(DOCUMENT TEXT):
::::
Kerry Schuss and Leslie Tonkonow are pleased to announce an exhibition of works by Helène Aylon that display the presence of reflective surfaces in works from the 1970s to the present and their spiritual, poetic, and political associations.
The central focus of the exhibition is a monumental multi-part piece entitled Mirror Covering (1987) that recalls the formal concerns of Minimalist sculpture while evoking the deeply held philosophical beliefs that underlie the diverse body of work produced throughout Aylon’s career.
Mirror Covering, measuring six and one half feet high by more than twenty-one feet long, is composed of eleven painted wooden structures, each one encasing a mirror that has been casually draped in layers of gauze. Engendered by the Jewish tradition in which mirrors are covered to suppress the ego during the initial mourning period, it commemorates the eleven million people lost in the Holocaust—not only the Jews, but also the Romani, Catholics, Gays, political dissidents, and others.
::::
(Stored items from a collection)
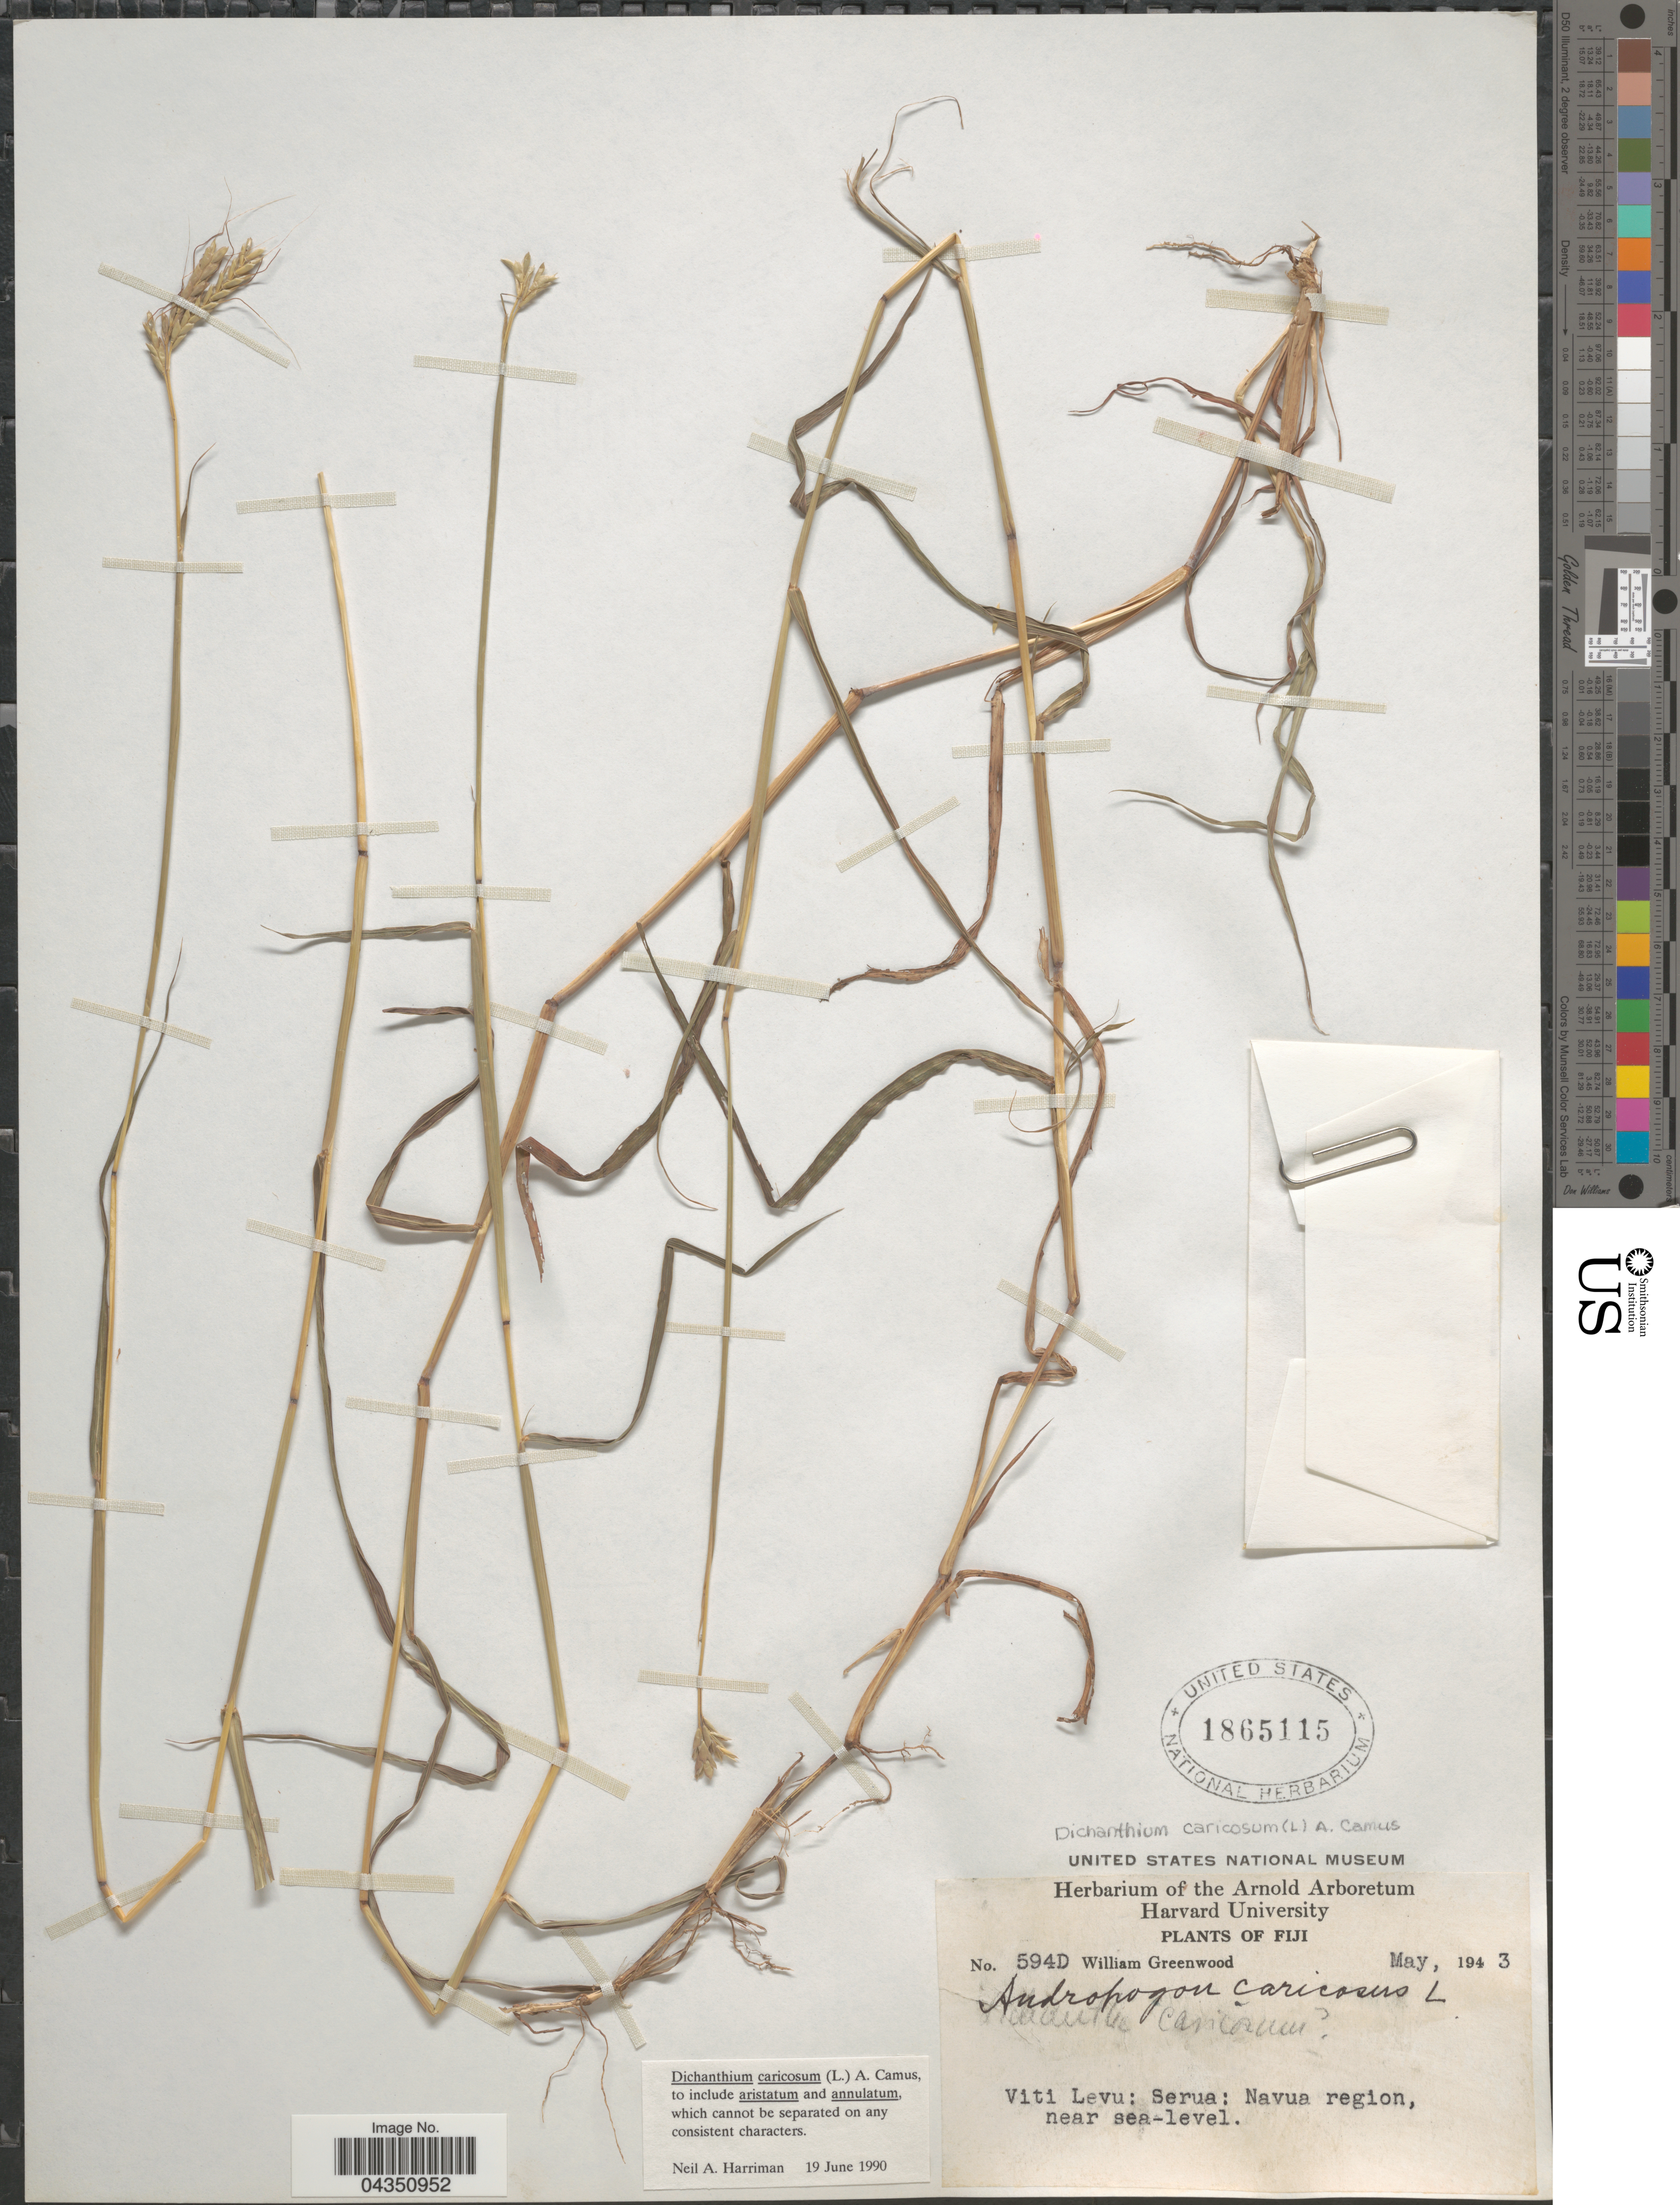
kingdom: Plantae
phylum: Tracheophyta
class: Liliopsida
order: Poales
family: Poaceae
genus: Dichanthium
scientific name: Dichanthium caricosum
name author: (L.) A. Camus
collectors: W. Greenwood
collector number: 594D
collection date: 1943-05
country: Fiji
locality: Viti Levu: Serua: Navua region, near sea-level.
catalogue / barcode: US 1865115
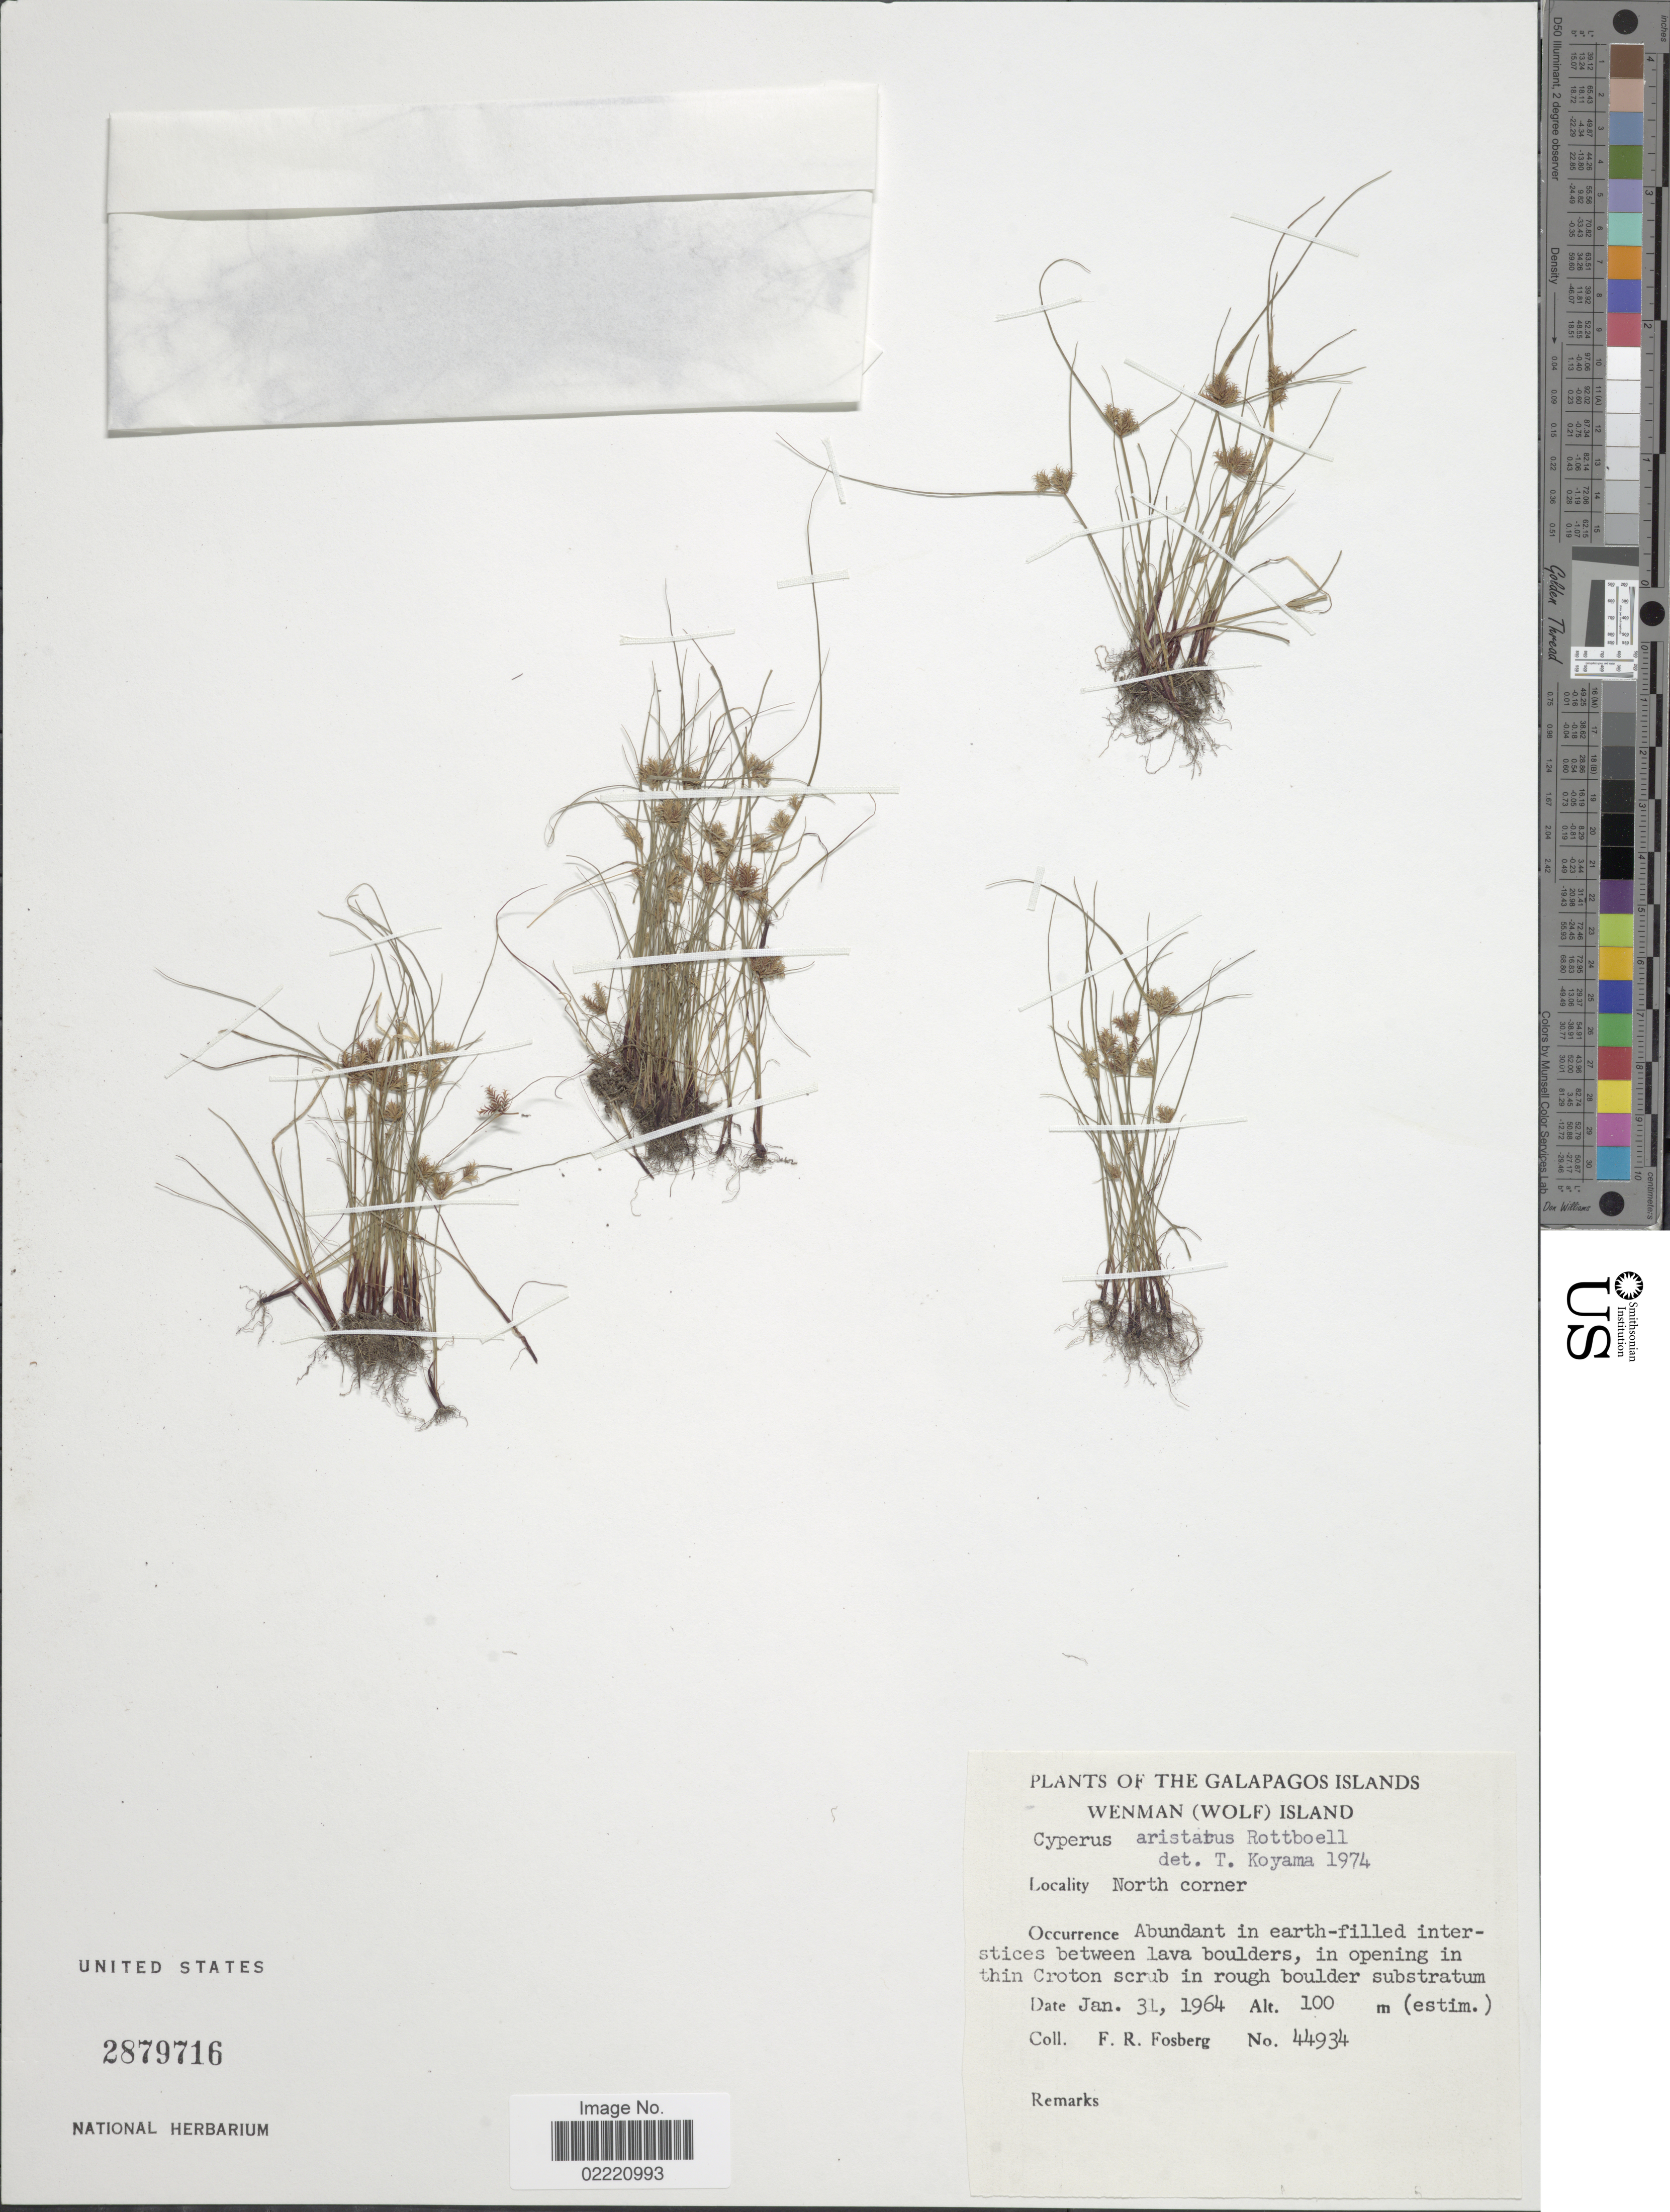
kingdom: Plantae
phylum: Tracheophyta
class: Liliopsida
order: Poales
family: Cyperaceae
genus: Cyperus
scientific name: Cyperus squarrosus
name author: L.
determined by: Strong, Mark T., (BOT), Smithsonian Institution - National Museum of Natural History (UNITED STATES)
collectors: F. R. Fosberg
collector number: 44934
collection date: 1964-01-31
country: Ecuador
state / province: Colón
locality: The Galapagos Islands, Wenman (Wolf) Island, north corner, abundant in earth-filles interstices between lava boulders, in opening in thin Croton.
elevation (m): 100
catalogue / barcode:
::::
(WHAT IS EXPECTED): Please extend the Helène Aylon exhibition announcement, picking up right after its final sentence.

(REPLY TO THE EXERCISE):
In describing the work herself, Aylon noted the “human scale” of the box-like elements, suggesting that they allude to windows or doorways into another realm. She chose to use gauze for both symbolic and aesthetic purposes; the bandage-like material referring to healing, and the loose structure of the material recalling drawing:
I chose gauze because it has this crosshatched thread that looks like a line drawing. You know—it’s just horizontal and vertical… And so it makes a drawing … and I do think that this is going to unravel in time and that’s fine … I just see this kind of thread-like covering as something that could move with the wind, something that could be in the air and somehow breathe. So it’s almost like opening up a window and letting the air come in.
Also on view are selected paintings from Elusive Silver (196–73), Aylon’s first distinct series of process-driven artworks in which she introduced an evolving feminist consciousness to a medium that had been firmly dominated by the notion of a heroic, and almost exclusively American male idiom. Refraining from “mark making” (“I didn’t want to be hammered in by exactitudes”) she allowed the works themselves to inform the evolution of her ideas.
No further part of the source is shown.